Keywords: Cognition, mild cognitive impairment, transcranial direct current stimulation

How to cite this article:
Murugaraja V, Shivakumar V, Sinha P, Venkatasubramanian G, Sivakumar PT. Transcranial direct current stimulation for mild cognitive impairment. J Geriatr Ment Health 2017;4:106-14

How to cite this URL:
Murugaraja V, Shivakumar V, Sinha P, Venkatasubramanian G, Sivakumar PT. Transcranial direct current stimulation for mild cognitive impairment. J Geriatr Ment Health [serial online] 2017 [cited 2022 Jul 5];4:106-14. Available from:

  Introduction Top

The ability of noninvasive brain stimulation techniques such as transcranial magnetic stimulation (TMS) and transcranial direct current stimulation (tDCS) to modulate cortical excitability and plasticity has resulted in extensive use of these techniques in clinical research and as an adjuvant treatment strategy in various neuropsychiatric disorders.
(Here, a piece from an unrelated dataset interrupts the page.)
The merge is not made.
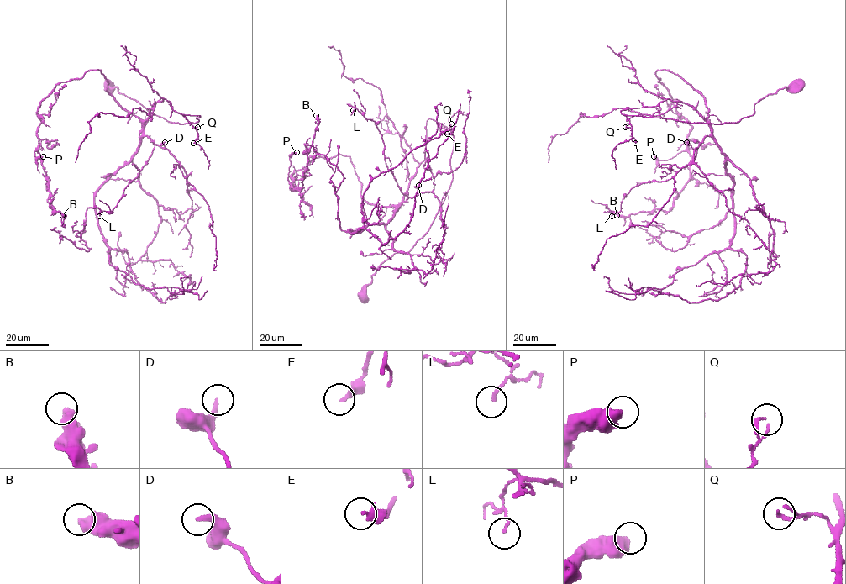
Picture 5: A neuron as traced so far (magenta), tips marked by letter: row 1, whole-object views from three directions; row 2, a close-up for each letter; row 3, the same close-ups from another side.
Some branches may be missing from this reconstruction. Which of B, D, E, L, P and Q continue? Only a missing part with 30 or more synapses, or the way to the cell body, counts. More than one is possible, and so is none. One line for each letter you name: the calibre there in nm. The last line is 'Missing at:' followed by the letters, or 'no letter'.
B: 550 nm thick
Missing at: B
tDCS is a remerging noninvasive brain stimulation technique, where a minute amount of direct current (0.5–2 mA) is delivered across scalp using bipolar electrodes (anode and cathode) over target regions of interest. Most of the studies so far using conventional tDCS have utilized nonmetallic, conductive rubber electrodes, wrapped in sponge covers soaked in saline. The electrode size ranges from 25 cm to 35 cm. However, recent studies of high-definition tDCS using smaller Ag–AgCl electrodes (1 cm 2) are becoming increasingly popular.[1] In principle, the goal of tDCS is to modulate the neuronal activity of specific brain regions in a polarity-dependent manner.[2] During stimulation, the current flows into the brain between the electrodes modulating the brain such that the region beneath the anode undergoes depolarization resulting in excitation and that beneath the cathode undergoes hyperpolarization resulting in inhibition.[3]
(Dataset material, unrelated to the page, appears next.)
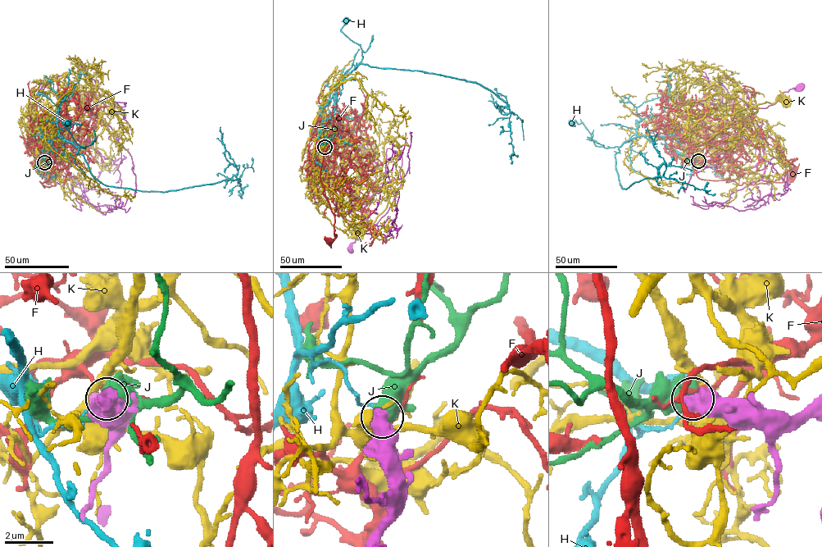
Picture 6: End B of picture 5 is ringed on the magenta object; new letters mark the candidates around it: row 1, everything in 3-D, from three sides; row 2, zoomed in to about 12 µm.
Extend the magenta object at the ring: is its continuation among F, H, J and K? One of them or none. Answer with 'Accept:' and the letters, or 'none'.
Accept: J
The mechanism of action of tDCS is not completely understood. Preliminary evidences point at alteration in resting membrane potential as the primary mechanism underlying the excitability changes.[4] However, this effect is considered to be of short-term and the long-term effects of tDCS are thought to be due to changes in long-term potentiation and long-term depression brought about by changes in N-methyl-D-aspartate (NMDA) and gamma-aminobutyric acid (GABA) receptor activities, resulting in modulation of neural plasticity.[5],[6]

In the present review, we will focus on the use of tDCS in mild cognitive impairment (MCI). Here, we will first review about MCI and the predominant neurobiological changes reported in the brains of healthy elderly age group, in patients with Alzheimer's disease (AD) and MCI, from the perspectives of tDCS. Following this, we will discuss about the potential application of tDCS to address these changes. We will also review the studies investigating the usage of tDCS in patients with MCI. The review ends with a summary and conclusion regarding the use of tDCS in MCI with possible future directions.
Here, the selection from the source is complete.